Quick story...a dear friend and I go to church together. This year I needed church and her more than anything else. She came through. Week after week. We sat together...and I cried all through prayer time. I said my prayers, in my head, and hot tears would stream down my face. She would dig in her purse and hand me a tissue. She never asked. I never told. She was there and that was all I needed. Part of my prayer was to thank God for such a loving friend. (Crying now thinking about it...). I don't cry nearly as much now. But, last week in church - she brought her new boyfriend. They held hands during the service. And, a happy tear bubbled up in my eye. I thanked God again for her, and prayed this guy will know and appreciate what a special person she is.

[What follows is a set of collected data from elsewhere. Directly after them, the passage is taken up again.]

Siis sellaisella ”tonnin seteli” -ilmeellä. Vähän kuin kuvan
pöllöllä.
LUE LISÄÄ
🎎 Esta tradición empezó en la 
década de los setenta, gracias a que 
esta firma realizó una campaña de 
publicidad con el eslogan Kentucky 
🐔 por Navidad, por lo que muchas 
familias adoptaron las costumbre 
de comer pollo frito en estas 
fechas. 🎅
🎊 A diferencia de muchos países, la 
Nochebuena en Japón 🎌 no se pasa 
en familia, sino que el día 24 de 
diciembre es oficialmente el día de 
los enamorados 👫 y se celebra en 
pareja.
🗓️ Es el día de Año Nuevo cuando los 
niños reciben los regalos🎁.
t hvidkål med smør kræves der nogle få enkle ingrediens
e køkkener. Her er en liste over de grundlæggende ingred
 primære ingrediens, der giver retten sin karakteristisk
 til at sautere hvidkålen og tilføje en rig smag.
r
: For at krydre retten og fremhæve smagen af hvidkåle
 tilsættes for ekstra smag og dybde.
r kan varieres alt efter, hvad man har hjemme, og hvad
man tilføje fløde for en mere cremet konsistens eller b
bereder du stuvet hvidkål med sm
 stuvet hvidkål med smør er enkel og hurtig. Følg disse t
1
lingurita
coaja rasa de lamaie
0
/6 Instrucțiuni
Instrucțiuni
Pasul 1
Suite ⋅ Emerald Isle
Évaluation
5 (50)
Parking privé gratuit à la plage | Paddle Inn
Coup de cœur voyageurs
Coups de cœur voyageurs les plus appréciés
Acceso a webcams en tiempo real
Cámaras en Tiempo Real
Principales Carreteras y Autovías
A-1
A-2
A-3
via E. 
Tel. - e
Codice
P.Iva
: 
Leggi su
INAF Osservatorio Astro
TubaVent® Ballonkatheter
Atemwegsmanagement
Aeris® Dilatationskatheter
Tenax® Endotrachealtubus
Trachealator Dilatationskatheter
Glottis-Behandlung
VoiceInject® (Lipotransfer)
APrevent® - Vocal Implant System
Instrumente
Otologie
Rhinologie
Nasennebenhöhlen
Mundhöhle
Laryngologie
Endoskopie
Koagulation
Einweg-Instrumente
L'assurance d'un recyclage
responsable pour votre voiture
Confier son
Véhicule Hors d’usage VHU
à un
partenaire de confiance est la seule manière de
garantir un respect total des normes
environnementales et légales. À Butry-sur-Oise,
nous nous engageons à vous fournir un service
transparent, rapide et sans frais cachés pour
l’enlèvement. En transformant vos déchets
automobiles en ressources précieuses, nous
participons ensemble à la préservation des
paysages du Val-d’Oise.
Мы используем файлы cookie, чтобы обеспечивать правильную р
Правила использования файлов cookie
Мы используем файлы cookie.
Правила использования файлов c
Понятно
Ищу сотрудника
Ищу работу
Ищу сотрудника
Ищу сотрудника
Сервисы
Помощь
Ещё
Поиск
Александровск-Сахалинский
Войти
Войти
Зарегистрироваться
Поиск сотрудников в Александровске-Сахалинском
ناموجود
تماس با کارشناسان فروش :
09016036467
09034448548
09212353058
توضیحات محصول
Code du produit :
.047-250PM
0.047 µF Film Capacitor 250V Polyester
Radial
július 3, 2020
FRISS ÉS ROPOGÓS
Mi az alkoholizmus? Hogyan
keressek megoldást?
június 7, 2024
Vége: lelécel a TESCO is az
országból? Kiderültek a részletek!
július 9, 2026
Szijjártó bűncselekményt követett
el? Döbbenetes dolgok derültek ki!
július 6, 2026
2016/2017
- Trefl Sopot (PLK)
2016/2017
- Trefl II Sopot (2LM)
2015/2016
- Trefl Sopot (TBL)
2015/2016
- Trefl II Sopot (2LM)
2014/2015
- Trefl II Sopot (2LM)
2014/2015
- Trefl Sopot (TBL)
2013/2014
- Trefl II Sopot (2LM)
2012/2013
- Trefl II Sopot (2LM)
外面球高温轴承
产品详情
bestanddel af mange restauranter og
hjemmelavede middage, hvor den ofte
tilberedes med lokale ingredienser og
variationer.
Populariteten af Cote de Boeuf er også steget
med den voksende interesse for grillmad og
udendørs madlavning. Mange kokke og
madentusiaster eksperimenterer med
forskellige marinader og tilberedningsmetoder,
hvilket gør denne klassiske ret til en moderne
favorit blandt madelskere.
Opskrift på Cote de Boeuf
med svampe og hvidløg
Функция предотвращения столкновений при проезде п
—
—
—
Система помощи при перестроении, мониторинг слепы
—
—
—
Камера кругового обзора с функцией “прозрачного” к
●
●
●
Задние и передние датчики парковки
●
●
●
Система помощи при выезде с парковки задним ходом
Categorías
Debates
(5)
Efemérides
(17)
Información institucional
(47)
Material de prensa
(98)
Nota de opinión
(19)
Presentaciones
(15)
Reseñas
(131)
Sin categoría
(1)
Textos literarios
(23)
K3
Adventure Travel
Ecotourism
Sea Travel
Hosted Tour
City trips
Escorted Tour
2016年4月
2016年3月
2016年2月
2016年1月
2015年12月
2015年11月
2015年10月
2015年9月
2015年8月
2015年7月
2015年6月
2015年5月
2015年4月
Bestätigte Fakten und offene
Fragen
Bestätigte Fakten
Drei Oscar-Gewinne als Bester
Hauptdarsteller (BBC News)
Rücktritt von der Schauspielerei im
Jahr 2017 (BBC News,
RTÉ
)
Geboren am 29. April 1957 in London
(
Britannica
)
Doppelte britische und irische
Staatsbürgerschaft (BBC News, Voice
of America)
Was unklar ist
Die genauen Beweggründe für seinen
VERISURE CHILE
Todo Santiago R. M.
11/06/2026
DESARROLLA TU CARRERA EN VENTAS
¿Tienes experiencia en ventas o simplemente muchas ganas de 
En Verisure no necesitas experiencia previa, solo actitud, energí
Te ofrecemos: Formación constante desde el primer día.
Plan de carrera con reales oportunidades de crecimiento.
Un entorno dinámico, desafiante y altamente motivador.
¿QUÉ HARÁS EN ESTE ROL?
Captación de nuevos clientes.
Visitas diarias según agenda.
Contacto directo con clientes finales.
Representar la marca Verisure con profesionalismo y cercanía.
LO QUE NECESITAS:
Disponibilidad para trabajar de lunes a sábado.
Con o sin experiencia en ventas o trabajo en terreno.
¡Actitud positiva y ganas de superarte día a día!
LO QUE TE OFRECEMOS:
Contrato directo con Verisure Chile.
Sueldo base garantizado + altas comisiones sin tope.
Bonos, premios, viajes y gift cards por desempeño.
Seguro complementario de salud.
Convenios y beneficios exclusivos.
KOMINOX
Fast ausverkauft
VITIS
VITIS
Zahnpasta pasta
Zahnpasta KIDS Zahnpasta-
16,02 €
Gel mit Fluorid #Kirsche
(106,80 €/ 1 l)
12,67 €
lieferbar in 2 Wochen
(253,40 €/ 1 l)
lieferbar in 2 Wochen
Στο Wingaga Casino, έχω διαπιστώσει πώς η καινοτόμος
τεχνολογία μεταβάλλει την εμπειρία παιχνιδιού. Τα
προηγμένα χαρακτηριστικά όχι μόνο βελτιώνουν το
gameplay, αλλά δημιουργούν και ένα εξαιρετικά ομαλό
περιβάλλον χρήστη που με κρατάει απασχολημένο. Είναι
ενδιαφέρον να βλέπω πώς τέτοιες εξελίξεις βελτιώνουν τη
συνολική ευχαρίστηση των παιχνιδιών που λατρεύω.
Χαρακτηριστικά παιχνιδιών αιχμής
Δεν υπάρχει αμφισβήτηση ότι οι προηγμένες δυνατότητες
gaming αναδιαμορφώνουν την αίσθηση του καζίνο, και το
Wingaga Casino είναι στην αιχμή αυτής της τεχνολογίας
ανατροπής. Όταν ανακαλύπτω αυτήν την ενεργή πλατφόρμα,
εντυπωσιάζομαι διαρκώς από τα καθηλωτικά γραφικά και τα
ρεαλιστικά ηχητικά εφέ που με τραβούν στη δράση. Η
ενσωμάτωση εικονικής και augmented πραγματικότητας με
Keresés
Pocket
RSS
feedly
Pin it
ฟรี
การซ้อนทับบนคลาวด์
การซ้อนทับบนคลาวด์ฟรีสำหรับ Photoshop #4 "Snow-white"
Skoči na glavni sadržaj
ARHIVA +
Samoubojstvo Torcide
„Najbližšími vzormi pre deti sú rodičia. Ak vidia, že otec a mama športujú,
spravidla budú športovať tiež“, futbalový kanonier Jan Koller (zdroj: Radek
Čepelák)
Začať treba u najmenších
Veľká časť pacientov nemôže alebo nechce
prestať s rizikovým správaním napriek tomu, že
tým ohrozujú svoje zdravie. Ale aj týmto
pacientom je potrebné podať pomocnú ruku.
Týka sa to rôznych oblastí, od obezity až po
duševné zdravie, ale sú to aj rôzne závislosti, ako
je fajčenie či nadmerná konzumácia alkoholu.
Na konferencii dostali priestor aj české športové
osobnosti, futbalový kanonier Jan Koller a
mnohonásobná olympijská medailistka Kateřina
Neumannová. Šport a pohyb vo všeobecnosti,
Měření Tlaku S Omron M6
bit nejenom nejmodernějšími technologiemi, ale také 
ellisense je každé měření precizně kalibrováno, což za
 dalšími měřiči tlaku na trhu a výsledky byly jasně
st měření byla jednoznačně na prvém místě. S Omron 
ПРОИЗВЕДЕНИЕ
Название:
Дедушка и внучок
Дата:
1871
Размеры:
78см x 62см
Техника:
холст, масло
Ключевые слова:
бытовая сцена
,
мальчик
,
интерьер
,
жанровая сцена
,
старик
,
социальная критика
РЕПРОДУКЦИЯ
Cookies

Anyway...my word of the year...I chose:
EVOLVED



Nancy on January 1, 2010 and Nancy on December 31, 2010 are drastically different.
I am grown now.
I love deeper.
I want more.
I put things in perspective.
I value what is really important.
I do not judge or lay blame.
I smile more.
I hug more.
I crave making others smile.
I am stronger than I ever imagined.
I am weaker than I ever imagined.
I lost and gained confidence in me.
I complain less.
I met the real me this year, and I think I like her!
(~well, she has her days...)
;-)

Take 2 minutes to reflect on 2010...what is your word?